Küresel Döviz Rezervlerinde Doların Payındaki Erime Sürüyor
Küresel Döviz Rezervlerinde Doların Payındaki Erime Sürüyor
Avustralya ve Kanada doları, İsveç kronu ve Güney Kore wonu gibi rezerv portföylerinde geleneksel olarak belirgin bir şekilde yer almayan daha küçük ekonomilerin para birimlerinin ise dolardaki kaymanın 4'te 3'ünü oluşturduğuna dikkat çekilen yazıda, bu para birimlerinin nispeten daha düşük oynaklıkla daha yüksek getiri sağladığı ve döviz stokları arttıkça merkez bankası rezerv yöneticilerine giderek daha fazla hitap ettiği belirtildi.

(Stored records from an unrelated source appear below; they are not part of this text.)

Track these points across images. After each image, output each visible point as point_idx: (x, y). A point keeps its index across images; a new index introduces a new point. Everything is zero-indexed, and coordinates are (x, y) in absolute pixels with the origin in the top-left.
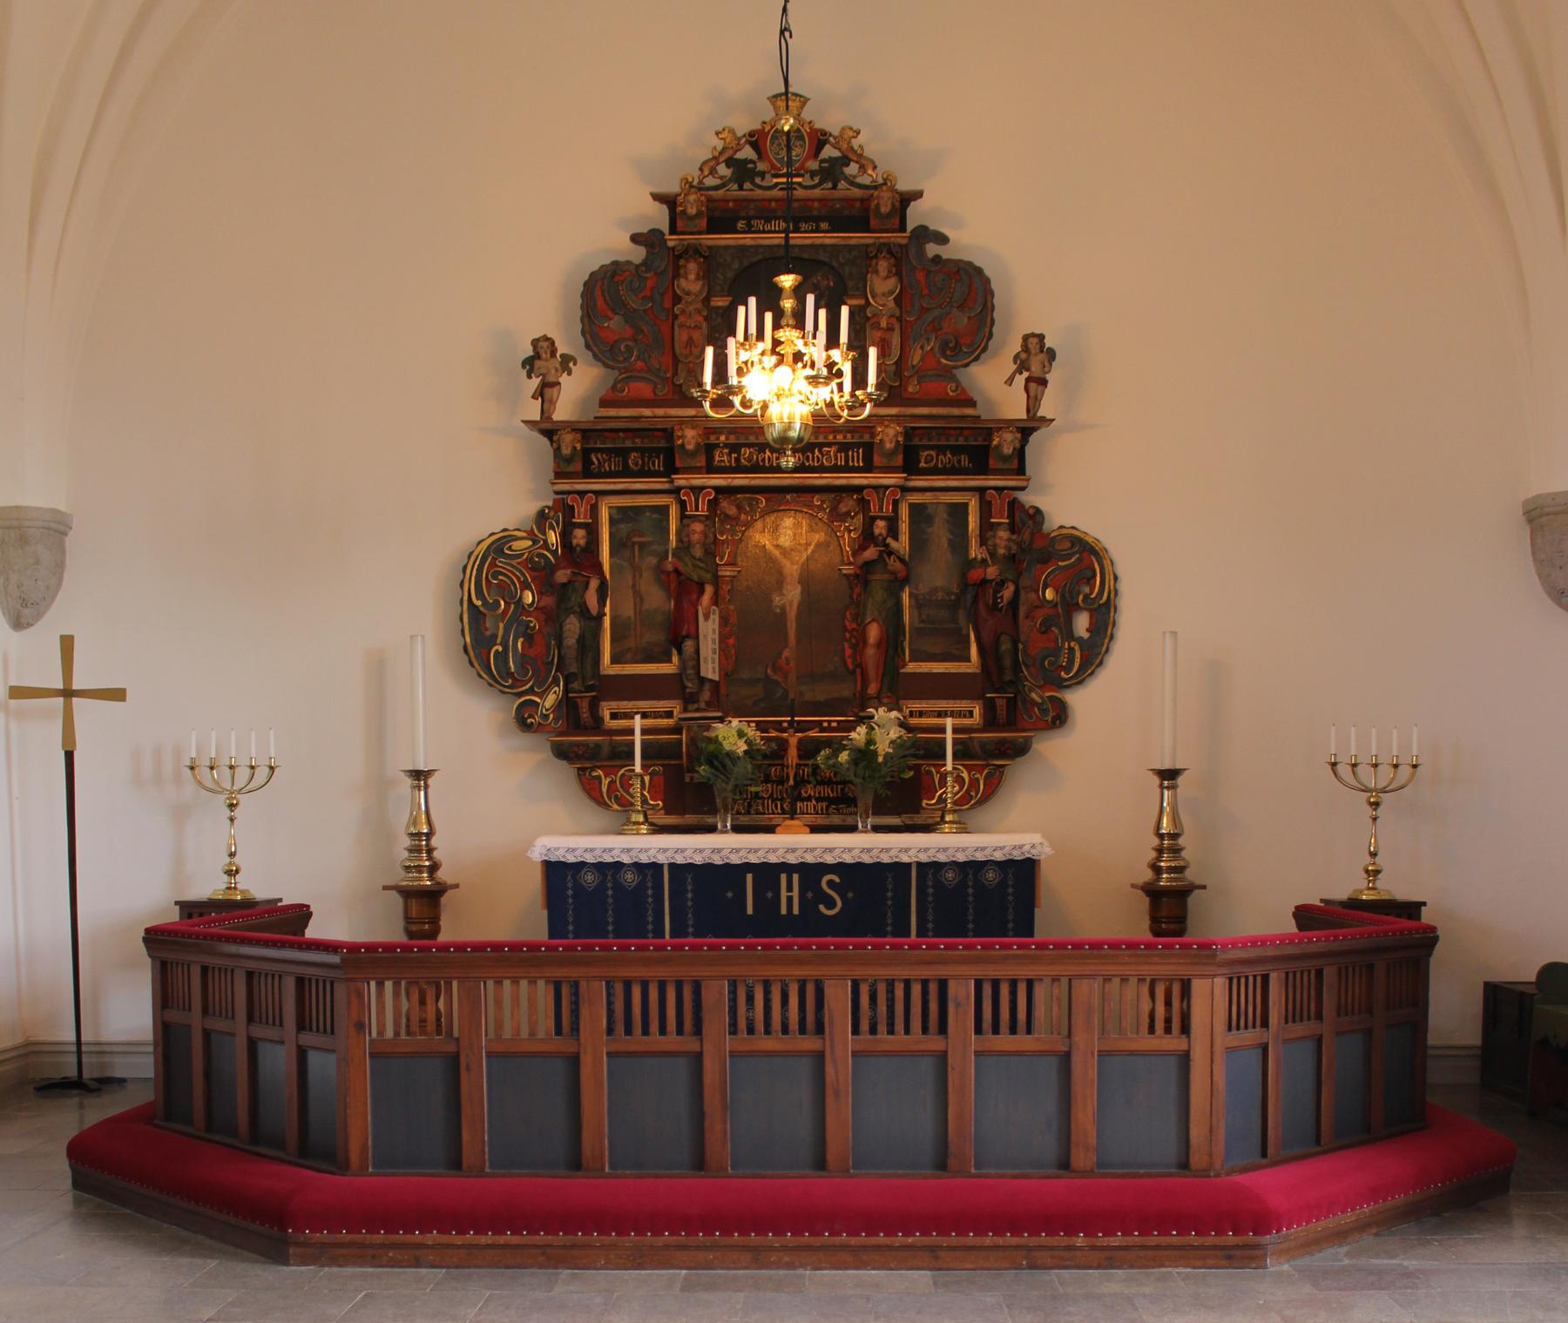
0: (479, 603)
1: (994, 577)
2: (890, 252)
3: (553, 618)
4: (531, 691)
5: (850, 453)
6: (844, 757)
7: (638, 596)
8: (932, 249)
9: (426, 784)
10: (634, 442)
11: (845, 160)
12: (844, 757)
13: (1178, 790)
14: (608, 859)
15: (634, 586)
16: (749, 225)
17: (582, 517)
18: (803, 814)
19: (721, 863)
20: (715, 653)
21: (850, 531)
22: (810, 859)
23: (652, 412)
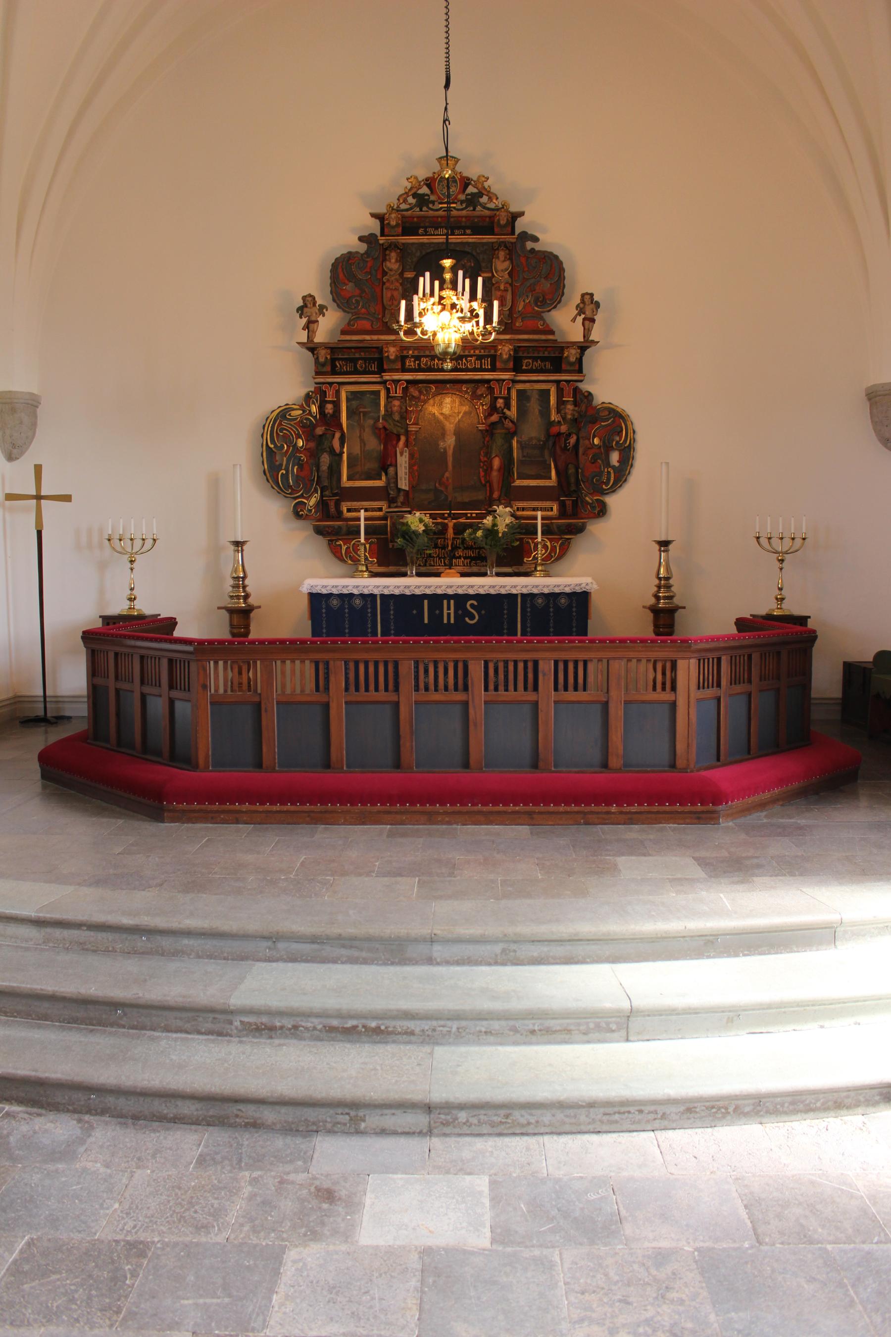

Doların küresel döviz rezervlerindeki payı 2021’in son çeyreğinde de düşerek yüzde 59’un altına indi. Doları rezervlerde tutulma oranlarındaki azalma avro, yen ve sterlin gibi diğer geleneksel rezerv para birimlerinin paylarındaki artışlarla eşleşmezken, dolardaki kaymanın 4’te 1’ni Çin'in resmi parası renminbi, 4'te 3'ünü ise İsveç kronu, Güney Kore wonu, Avustralya ve Kanada doları gibi para birimleri oluşturuyor.
Uluslararası Para Fonu (IMF), ABD dolarının küresel döviz rezervlerindeki payının geçen yılın son çeyreğinde yüzde 59'un altına inerek düşüşünü sürdürdüğünü açıkladı.
IMF İstatistik Dairesi Ödemeler Dengesi Bölüm Başkan Yardımcısı Serkan Arslanalp, Ekonomist Barry Eichengreen ve IMF'nin Afrika Departmanı Ekonomisti Chima Simpson-Bell, "Dolar Hakimiyeti ve Geleneksel Olmayan Rezerv Para Birimlerinin Yükselişi" başlıklı ortak bir blog yazısı kaleme aldı.
ABD dolarının uzun süredir küresel piyasalarda büyük bir rol oynadığı belirtilen yazıda, bu durumun Amerikan ekonomisinin son 20 yılda küresel çıktıda daralan bir payı üretmesine rağmen devam ettiğine yer verildi.
Yazıda, doların küresel ticaretteki, uluslararası borç ve banka dışı borçlanmadaki kullanımının ABD'nin ticaret, tahvil ihracı ve uluslararası borçlanma ile borç verme payını hala geride bıraktığı ancak merkez bankalarının bir zamanlar olduğu ölçüde doları rezervlerinde tutmadığı ifade edildi.
Yazıda, "Doların küresel döviz rezervlerindeki payı, geçen yılın son çeyreğinde yüzde 59'un altına düşerek 20 yıllık düşüşün devamını getirdi." ifadesi kullanıldı.
ABD dolarının azalan rolünün avro, yen ve sterlin gibi diğer geleneksel rezerv para birimlerinin paylarındaki artışlarla eşleşmediği belirtilen yazıda, Çin'in resmi parası renminbide tutulan rezervlerin payında bir miktar artış olmasına rağmen bunun kısmen Çin'in nispeten kapalı sermaye hesabı nedeniyle son yıllarda dolardan uzaklaşmanın sadece 4'te 1'ini oluşturduğuna işaret edildi.
Yazıda, geçen yılın sonu itibarıyla sadece Rusya'nın dünya renminbi rezervlerinin yaklaşık 3'te 1'ine sahip olduğu kaydedildi.
Avustralya ve Kanada doları, İsveç kronu ve Güney Kore wonu gibi rezerv portföylerinde geleneksel olarak belirgin bir şekilde yer almayan daha küçük ekonomilerin para birimlerinin ise dolardaki kaymanın 4'te 3'ünü oluşturduğuna dikkat çekilen yazıda, bu para birimlerinin nispeten daha düşük oynaklıkla daha yüksek getiri sağladığı ve döviz stokları arttıkça merkez bankası rezerv yöneticilerine giderek daha fazla hitap ettiği belirtildi.
Yazıda, yeni finansal teknolojilerin daha küçük ekonomilerin para birimlerinin ticaretini daha ucuz ve kolay hale getirdiği de dile getirildi.